■ **Description of the task**: Print the complete set of entries exactly.

+--

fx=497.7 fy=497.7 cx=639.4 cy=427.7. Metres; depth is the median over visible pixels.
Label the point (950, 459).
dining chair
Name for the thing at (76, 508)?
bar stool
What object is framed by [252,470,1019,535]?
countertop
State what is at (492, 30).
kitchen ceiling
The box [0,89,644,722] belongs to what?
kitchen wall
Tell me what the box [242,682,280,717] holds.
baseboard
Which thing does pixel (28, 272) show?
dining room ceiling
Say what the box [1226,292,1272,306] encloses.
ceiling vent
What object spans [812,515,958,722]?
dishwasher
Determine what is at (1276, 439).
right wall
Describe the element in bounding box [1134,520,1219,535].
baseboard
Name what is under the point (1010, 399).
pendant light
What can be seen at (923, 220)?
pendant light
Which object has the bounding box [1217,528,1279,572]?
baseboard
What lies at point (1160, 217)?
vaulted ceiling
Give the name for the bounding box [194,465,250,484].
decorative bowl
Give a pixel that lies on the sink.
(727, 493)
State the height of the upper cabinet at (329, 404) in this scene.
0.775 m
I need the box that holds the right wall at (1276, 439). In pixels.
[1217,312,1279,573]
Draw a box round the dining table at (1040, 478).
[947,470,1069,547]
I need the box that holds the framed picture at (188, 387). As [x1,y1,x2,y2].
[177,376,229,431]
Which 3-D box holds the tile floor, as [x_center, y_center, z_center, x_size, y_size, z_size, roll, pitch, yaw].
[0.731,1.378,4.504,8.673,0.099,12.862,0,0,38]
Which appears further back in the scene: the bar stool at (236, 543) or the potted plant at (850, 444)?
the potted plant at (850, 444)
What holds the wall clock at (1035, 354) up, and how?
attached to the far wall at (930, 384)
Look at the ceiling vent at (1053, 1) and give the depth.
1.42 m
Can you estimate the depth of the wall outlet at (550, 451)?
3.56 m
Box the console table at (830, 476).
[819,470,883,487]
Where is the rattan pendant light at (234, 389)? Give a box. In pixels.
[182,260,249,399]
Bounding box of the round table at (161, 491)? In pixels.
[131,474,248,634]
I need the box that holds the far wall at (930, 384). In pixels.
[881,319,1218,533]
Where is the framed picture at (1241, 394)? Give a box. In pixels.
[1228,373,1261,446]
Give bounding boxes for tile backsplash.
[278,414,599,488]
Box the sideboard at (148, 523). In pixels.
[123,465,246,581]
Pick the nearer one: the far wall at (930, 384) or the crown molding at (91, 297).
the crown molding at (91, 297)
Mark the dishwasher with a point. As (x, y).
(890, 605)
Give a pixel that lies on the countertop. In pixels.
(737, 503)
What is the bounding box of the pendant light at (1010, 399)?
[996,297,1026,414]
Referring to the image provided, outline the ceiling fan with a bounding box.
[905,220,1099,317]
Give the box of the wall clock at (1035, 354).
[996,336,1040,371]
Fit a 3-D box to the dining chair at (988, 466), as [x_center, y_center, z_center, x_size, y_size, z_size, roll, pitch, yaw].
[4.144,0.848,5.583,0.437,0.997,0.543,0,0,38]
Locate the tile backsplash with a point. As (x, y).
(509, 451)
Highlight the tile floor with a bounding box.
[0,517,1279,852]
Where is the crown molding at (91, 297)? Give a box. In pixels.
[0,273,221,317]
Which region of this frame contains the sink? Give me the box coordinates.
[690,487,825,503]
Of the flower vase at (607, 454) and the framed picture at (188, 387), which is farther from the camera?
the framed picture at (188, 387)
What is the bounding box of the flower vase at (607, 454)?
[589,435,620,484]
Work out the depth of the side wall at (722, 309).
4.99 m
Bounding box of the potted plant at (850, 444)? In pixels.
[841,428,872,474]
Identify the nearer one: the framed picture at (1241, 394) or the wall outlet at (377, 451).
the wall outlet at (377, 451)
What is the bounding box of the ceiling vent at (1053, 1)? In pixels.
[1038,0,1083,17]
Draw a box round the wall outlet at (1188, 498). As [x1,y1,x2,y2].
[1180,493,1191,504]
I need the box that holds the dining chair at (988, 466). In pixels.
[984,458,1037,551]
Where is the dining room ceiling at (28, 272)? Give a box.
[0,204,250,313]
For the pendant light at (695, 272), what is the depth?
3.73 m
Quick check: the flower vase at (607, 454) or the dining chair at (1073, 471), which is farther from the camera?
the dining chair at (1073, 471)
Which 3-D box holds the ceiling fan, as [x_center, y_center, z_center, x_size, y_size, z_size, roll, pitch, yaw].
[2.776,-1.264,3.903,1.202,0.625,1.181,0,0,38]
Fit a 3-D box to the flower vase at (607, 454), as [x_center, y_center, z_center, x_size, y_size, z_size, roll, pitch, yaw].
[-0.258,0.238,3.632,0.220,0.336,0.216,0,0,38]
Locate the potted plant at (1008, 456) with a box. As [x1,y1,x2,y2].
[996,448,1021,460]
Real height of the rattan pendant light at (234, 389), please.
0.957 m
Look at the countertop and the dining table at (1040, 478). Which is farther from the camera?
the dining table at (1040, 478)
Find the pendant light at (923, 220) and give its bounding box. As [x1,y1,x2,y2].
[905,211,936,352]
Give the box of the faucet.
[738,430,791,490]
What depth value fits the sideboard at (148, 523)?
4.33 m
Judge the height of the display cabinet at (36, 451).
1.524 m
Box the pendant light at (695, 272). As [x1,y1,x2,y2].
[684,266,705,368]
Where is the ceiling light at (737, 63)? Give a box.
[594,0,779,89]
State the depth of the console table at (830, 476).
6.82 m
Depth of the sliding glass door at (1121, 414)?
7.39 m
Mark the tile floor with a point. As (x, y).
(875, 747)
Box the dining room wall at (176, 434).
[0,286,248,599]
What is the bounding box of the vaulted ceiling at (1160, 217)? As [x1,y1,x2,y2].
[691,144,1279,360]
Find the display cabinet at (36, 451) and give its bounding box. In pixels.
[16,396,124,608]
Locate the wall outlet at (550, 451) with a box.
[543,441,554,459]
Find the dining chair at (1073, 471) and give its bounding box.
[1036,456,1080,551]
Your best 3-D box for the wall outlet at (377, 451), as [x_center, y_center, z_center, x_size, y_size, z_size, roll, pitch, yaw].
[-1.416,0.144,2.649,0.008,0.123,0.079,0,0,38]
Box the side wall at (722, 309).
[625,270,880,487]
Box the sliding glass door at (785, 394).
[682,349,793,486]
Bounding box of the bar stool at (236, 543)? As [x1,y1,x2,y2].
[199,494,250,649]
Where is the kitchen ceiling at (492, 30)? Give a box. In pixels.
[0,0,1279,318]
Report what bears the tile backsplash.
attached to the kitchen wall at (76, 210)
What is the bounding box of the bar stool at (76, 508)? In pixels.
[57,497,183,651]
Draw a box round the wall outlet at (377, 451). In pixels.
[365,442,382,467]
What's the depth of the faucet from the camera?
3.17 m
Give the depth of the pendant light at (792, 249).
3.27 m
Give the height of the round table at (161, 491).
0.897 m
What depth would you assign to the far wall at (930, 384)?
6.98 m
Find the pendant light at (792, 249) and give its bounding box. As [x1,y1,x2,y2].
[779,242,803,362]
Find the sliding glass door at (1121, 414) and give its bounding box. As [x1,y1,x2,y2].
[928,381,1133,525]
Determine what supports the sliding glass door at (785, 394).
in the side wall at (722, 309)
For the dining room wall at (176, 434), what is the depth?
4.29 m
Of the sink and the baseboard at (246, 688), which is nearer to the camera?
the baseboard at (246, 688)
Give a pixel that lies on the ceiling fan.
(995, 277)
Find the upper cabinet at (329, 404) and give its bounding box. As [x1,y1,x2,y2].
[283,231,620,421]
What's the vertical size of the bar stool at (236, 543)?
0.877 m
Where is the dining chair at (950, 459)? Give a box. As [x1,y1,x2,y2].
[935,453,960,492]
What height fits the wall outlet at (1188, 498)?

+--

■ **Exercise output**:
fx=497.7 fy=497.7 cx=639.4 cy=427.7. Metres; depth is the median over visible pixels.
Label the point (950, 459).
dining chair
Name for the thing at (76, 508)?
bar stool
What object is framed by [252,470,1019,535]?
countertop
State what is at (492, 30).
kitchen ceiling
The box [0,89,644,722] belongs to what?
kitchen wall
Tell me what the box [242,682,280,717] holds.
baseboard
Which thing does pixel (28, 272) show?
dining room ceiling
Say what the box [1226,292,1272,306] encloses.
ceiling vent
What object spans [812,515,958,722]?
dishwasher
Determine what is at (1276, 439).
right wall
Describe the element in bounding box [1134,520,1219,535].
baseboard
Name what is under the point (1010, 399).
pendant light
What can be seen at (923, 220)?
pendant light
Which object has the bounding box [1217,528,1279,572]?
baseboard
What lies at point (1160, 217)?
vaulted ceiling
Give the name for the bounding box [194,465,250,484].
decorative bowl
Give a pixel that lies on the sink.
(727, 493)
State the height of the upper cabinet at (329, 404) in this scene.
0.775 m
I need the box that holds the right wall at (1276, 439). In pixels.
[1217,312,1279,573]
Draw a box round the dining table at (1040, 478).
[947,470,1069,547]
I need the box that holds the framed picture at (188, 387). As [x1,y1,x2,y2].
[177,376,229,431]
Which 3-D box holds the tile floor, as [x_center, y_center, z_center, x_size, y_size, z_size, roll, pitch, yaw].
[0.731,1.378,4.504,8.673,0.099,12.862,0,0,38]
Which appears further back in the scene: the bar stool at (236, 543) or the potted plant at (850, 444)?
the potted plant at (850, 444)
What holds the wall clock at (1035, 354) up, and how?
attached to the far wall at (930, 384)
Look at the ceiling vent at (1053, 1) and give the depth.
1.42 m
Can you estimate the depth of the wall outlet at (550, 451)?
3.56 m
Box the console table at (830, 476).
[819,470,883,487]
Where is the rattan pendant light at (234, 389)? Give a box. In pixels.
[182,260,249,399]
Bounding box of the round table at (161, 491)? In pixels.
[131,474,248,634]
I need the box that holds the far wall at (930, 384). In pixels.
[881,319,1218,533]
Where is the framed picture at (1241, 394)? Give a box. In pixels.
[1228,373,1261,446]
Give bounding boxes for tile backsplash.
[278,414,599,488]
Box the sideboard at (148, 523). In pixels.
[123,465,246,581]
Pick the nearer one: the far wall at (930, 384) or the crown molding at (91, 297).
the crown molding at (91, 297)
Mark the dishwasher with a point. As (x, y).
(890, 605)
Give a pixel that lies on the countertop. In pixels.
(737, 503)
What is the bounding box of the pendant light at (1010, 399)?
[996,297,1026,414]
Referring to the image provided, outline the ceiling fan with a bounding box.
[905,220,1099,317]
Give the box of the wall clock at (1035, 354).
[996,336,1040,371]
Fit a 3-D box to the dining chair at (988, 466), as [x_center, y_center, z_center, x_size, y_size, z_size, roll, pitch, yaw].
[4.144,0.848,5.583,0.437,0.997,0.543,0,0,38]
Locate the tile backsplash with a point. As (x, y).
(509, 451)
Highlight the tile floor with a bounding box.
[0,517,1279,852]
Where is the crown molding at (91, 297)? Give a box. In pixels.
[0,273,221,317]
Which region of this frame contains the sink? Give me the box coordinates.
[690,487,825,503]
Of the flower vase at (607, 454) and the framed picture at (188, 387), which is farther from the camera?
the framed picture at (188, 387)
What is the bounding box of the flower vase at (607, 454)?
[589,435,620,484]
Work out the depth of the side wall at (722, 309).
4.99 m
Bounding box of the potted plant at (850, 444)? In pixels.
[841,428,872,474]
Identify the nearer one: the framed picture at (1241, 394) or the wall outlet at (377, 451).
the wall outlet at (377, 451)
What is the bounding box of the ceiling vent at (1053, 1)? In pixels.
[1038,0,1083,17]
Draw a box round the wall outlet at (1188, 498). As [x1,y1,x2,y2].
[1180,493,1191,504]
I need the box that holds the dining chair at (988, 466). In pixels.
[984,458,1037,551]
Where is the dining room ceiling at (28, 272)? Give a box.
[0,204,250,313]
For the pendant light at (695, 272), what is the depth?
3.73 m
Quick check: the flower vase at (607, 454) or the dining chair at (1073, 471), which is farther from the camera?
the dining chair at (1073, 471)
Which 3-D box holds the ceiling fan, as [x_center, y_center, z_center, x_size, y_size, z_size, roll, pitch, yaw].
[2.776,-1.264,3.903,1.202,0.625,1.181,0,0,38]
Fit a 3-D box to the flower vase at (607, 454), as [x_center, y_center, z_center, x_size, y_size, z_size, roll, pitch, yaw].
[-0.258,0.238,3.632,0.220,0.336,0.216,0,0,38]
Locate the potted plant at (1008, 456) with a box. As [x1,y1,x2,y2].
[996,448,1021,460]
Real height of the rattan pendant light at (234, 389), please.
0.957 m
Look at the countertop and the dining table at (1040, 478). Which is farther from the camera?
the dining table at (1040, 478)
Find the pendant light at (923, 220) and give its bounding box. As [x1,y1,x2,y2].
[905,211,936,352]
Give the box of the faucet.
[738,430,791,490]
What depth value fits the sideboard at (148, 523)?
4.33 m
Judge the height of the display cabinet at (36, 451).
1.524 m
Box the pendant light at (695, 272). As [x1,y1,x2,y2].
[684,266,705,368]
Where is the ceiling light at (737, 63)? Give a box.
[594,0,779,89]
State the depth of the console table at (830, 476).
6.82 m
Depth of the sliding glass door at (1121, 414)?
7.39 m
Mark the tile floor with a point. As (x, y).
(875, 747)
Box the dining room wall at (176, 434).
[0,286,248,599]
What is the bounding box of the vaulted ceiling at (1160, 217)? As [x1,y1,x2,y2].
[691,144,1279,360]
Find the display cabinet at (36, 451) and give its bounding box. In pixels.
[16,396,124,608]
Locate the wall outlet at (550, 451) with a box.
[543,441,554,459]
Find the dining chair at (1073, 471) and give its bounding box.
[1036,456,1080,551]
Your best 3-D box for the wall outlet at (377, 451), as [x_center, y_center, z_center, x_size, y_size, z_size, roll, pitch, yaw].
[-1.416,0.144,2.649,0.008,0.123,0.079,0,0,38]
Box the side wall at (722, 309).
[625,270,880,487]
Box the sliding glass door at (785, 394).
[682,349,793,486]
Bounding box of the bar stool at (236, 543)? As [x1,y1,x2,y2].
[199,494,250,649]
Where is the kitchen ceiling at (492, 30)? Give a box. In pixels.
[0,0,1279,318]
Report what bears the tile backsplash.
attached to the kitchen wall at (76, 210)
What is the bounding box of the bar stool at (76, 508)? In pixels.
[57,497,183,651]
Draw a box round the wall outlet at (377, 451). In pixels.
[365,442,382,467]
What's the depth of the faucet from the camera?
3.17 m
Give the depth of the pendant light at (792, 249).
3.27 m
Give the height of the round table at (161, 491).
0.897 m
What depth would you assign to the far wall at (930, 384)?
6.98 m
Find the pendant light at (792, 249) and give its bounding box. As [x1,y1,x2,y2].
[779,242,803,362]
Find the sliding glass door at (1121, 414) and give its bounding box. As [x1,y1,x2,y2].
[928,381,1133,525]
Determine what supports the sliding glass door at (785, 394).
in the side wall at (722, 309)
For the dining room wall at (176, 434), what is the depth?
4.29 m
Of the sink and the baseboard at (246, 688), which is nearer to the camera?
the baseboard at (246, 688)
Give a pixel that lies on the ceiling fan.
(995, 277)
Find the upper cabinet at (329, 404) and give its bounding box. As [x1,y1,x2,y2].
[283,231,620,421]
What's the vertical size of the bar stool at (236, 543)?
0.877 m
Where is the dining chair at (950, 459)? Give a box. As [x1,y1,x2,y2].
[935,453,960,492]
What height fits the wall outlet at (1188, 498)?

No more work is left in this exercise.